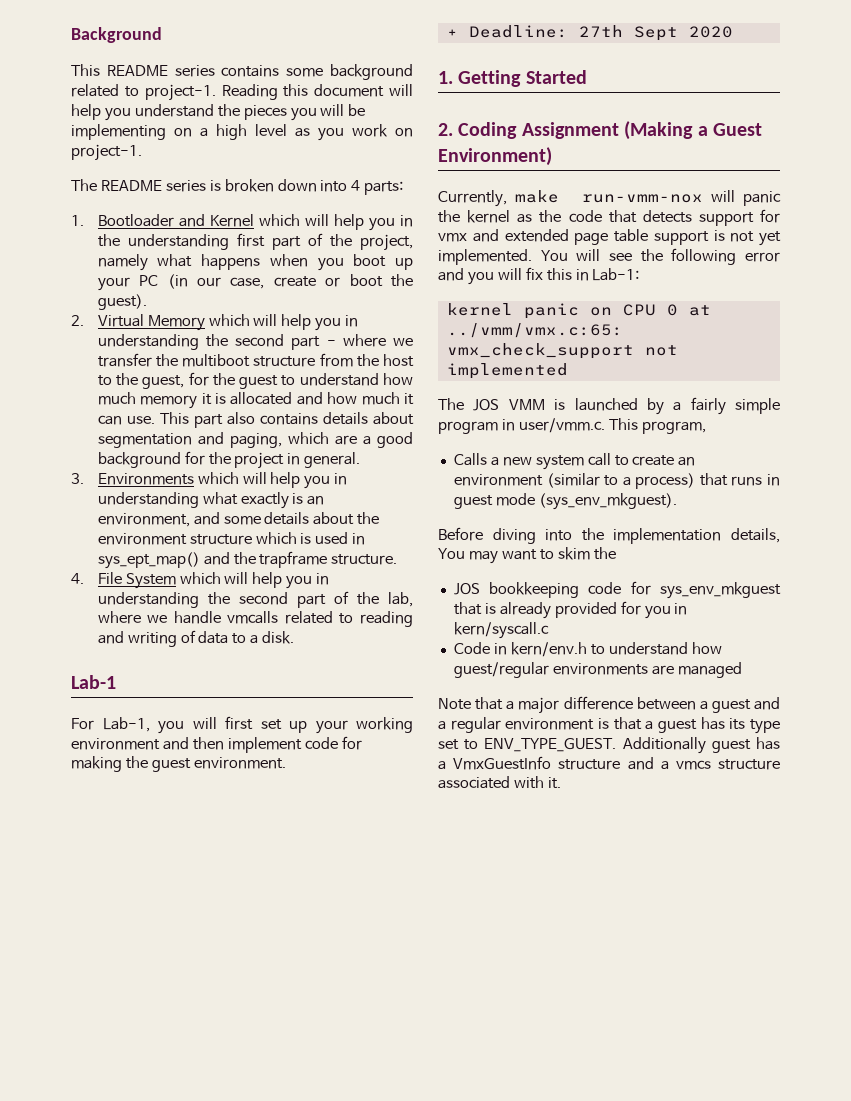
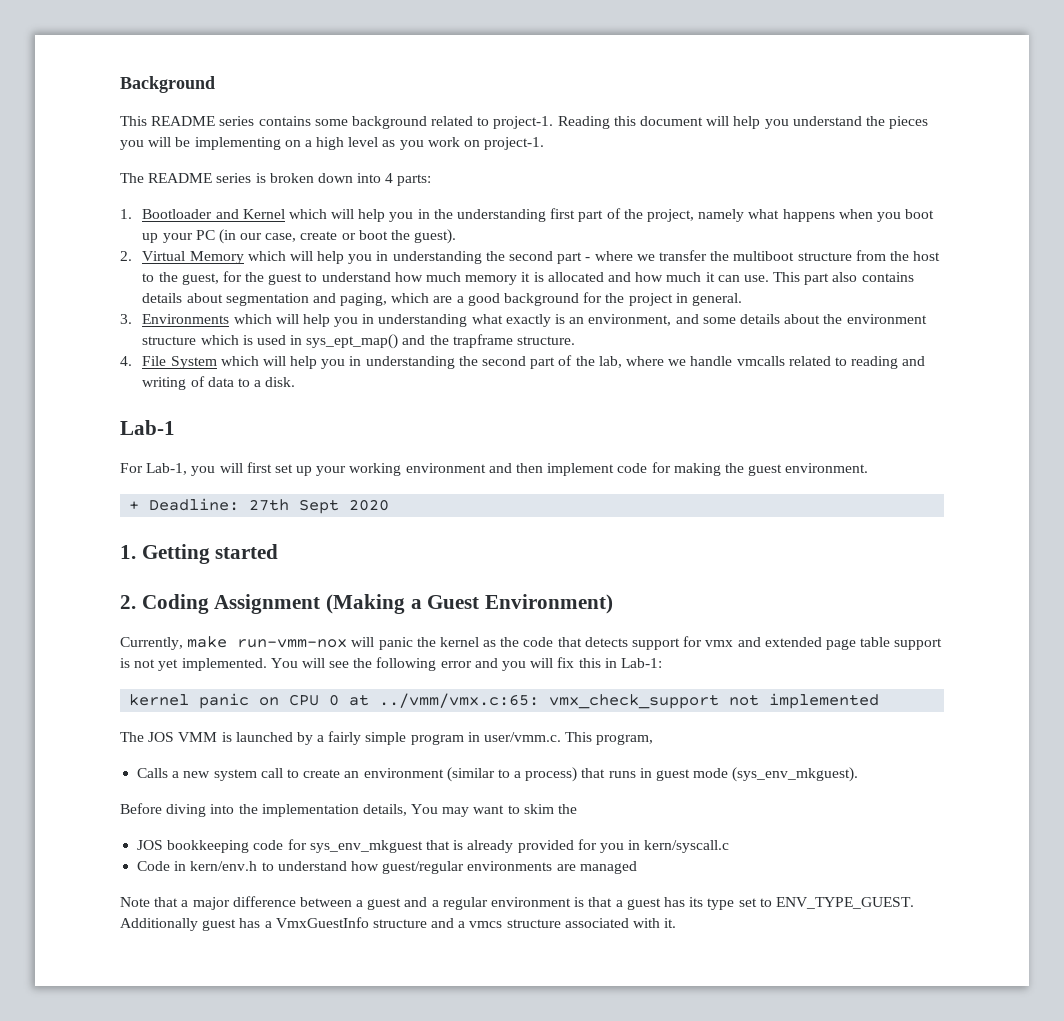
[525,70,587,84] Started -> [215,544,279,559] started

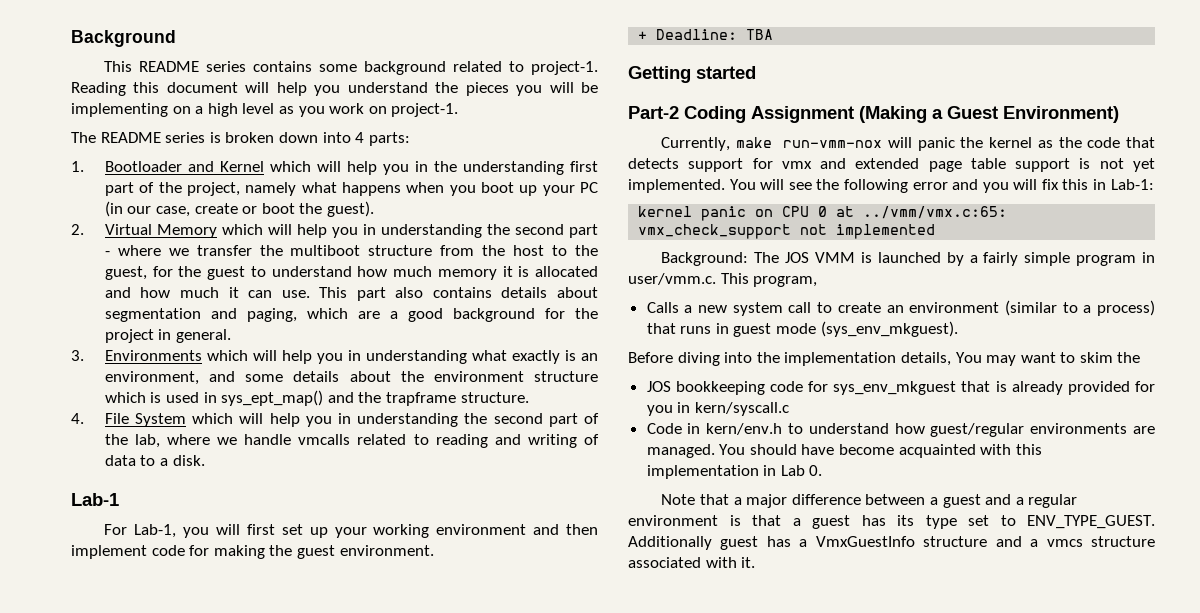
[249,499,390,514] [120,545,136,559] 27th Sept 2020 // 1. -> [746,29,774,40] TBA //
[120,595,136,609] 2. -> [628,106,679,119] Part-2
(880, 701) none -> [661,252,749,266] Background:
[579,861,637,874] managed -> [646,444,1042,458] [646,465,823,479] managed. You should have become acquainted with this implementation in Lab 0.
+++++
■ WORK ORDER ■
From the line with "(880, 701) none" to the final line of the entries above, return every line exactly as written.

■ SOLUTION ■
(880, 701) none -> [661,252,749,266] Background:
[579,861,637,874] managed -> [646,444,1042,458] [646,465,823,479] managed. You should have become acquainted with this implementation in Lab 0.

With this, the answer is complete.